Mr Halligan said he would refuse to deal with the incoming US president if he ever visits Ireland and Irish citizens should protest if he comes here.
Speaking to the Irish Examiner, Mr Halligan criticised Fine Gael figures and others who have toned down criticism of Mr Trump since his shock victory.
But the Waterford TD’s candid remarks may cause trouble for the Government amid its efforts to settle relations with the new US administration and lobby against tax reform which might impact multinationals based here.
Mr Trump’s win was “appalling”, according to Mr Halligan, adding he would refuse to meet him if he visits here or the Dáil.
“He is a misogynist, a brute, a racist, his attitude towards women is terrible.
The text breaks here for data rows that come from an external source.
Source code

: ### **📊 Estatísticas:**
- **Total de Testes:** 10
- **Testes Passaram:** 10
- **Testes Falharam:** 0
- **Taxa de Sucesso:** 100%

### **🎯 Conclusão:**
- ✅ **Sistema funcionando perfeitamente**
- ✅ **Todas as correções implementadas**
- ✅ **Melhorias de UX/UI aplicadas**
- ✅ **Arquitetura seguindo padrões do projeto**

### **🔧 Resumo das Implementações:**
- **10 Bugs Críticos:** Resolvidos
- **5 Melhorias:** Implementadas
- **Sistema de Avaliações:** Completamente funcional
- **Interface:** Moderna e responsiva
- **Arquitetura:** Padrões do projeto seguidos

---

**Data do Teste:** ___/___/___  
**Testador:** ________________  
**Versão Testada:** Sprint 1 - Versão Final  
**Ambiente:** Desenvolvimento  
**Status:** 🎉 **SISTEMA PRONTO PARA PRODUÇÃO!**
Even though he is the leader of the Western world, I would have feck all to do with him.
“I understand Enda Kenny dealing or meeting with him, but I would refuse to deal with him if he stood in front of me. I’d have nothing to do with him.”
Mr Halligan, who oversees training and skills, would also likely deal with US authorities as a minister.
The minister criticised Mr Trump during the US election campaign, calling him “an asshole”. He stood over his previous comments.
But Mr Kenny and others have softened criticisms since his win. Mr Kenny previously agreed some of Mr Trump’s comments were “racist and dangerous”, but said after the election these were made in the “heat of the battle”.
Nonetheless, Mr Halligan believes his colleagues are wrong to row back on their criticisms.
“It’s not right. If you think something of somebody you should [continue to think that], unless you’re proven wrong. He has made comments about the disabled, Mexicans — called them rapists — and about women.
“He is a complete headbanger. We should stand the ground for people he has insulted.”
Asked how Ireland might then bolster ties with the US going forward, Mr Halligan said the Government and businesses — instead of relying on Mr Trump — should reach out to American contacts.
“We should contact our base in America, senators in both parties who support Ireland, as a matter of urgency. Chambers of commerce too. Impress upon them contributions made by the Irish there.”
The Independent Alliance TD thinks people should peacefully protest if Mr Trump ever visits Ireland.
“We should do everything we can and show our distaste to what he says about society.”
Mr Trump, during his campaign, faced criticism for mocking a disabled reporter, calling Mexicans rapists, and for sexist remarks.
He was recorded boasting about being able to grope women because of his fame. He is also accused of sexually assaulting several women.
His appointment of Steve Bannon — from a US newsgroup embraced by white supremacists — as his strategist has also attracted criticism.
Mr Halligan said there was concern about the rise of the right in general, including across Europe.
“There’s groups advocating support for Hitler. Would we let them come to Ireland without criticising them? No way.”
The minister’s blunt comments though may not help Mr Kenny, departments or diplomats reaching out to Washington. His criticism comes as the Taoiseach flies to the US this month on a trade mission.
Finance Minister Michael Noonan visited the US last week while Aid Minister Joe McHugh visited Boston yesterday.
Meanwhile, Labour leader Brendan Howlin has said Mr Trump’s campaign comments were “highly dangerous and racist”.
In an interview in today’s Irish Examiner, he says Trump’s election means we are facing “an appalling vista”.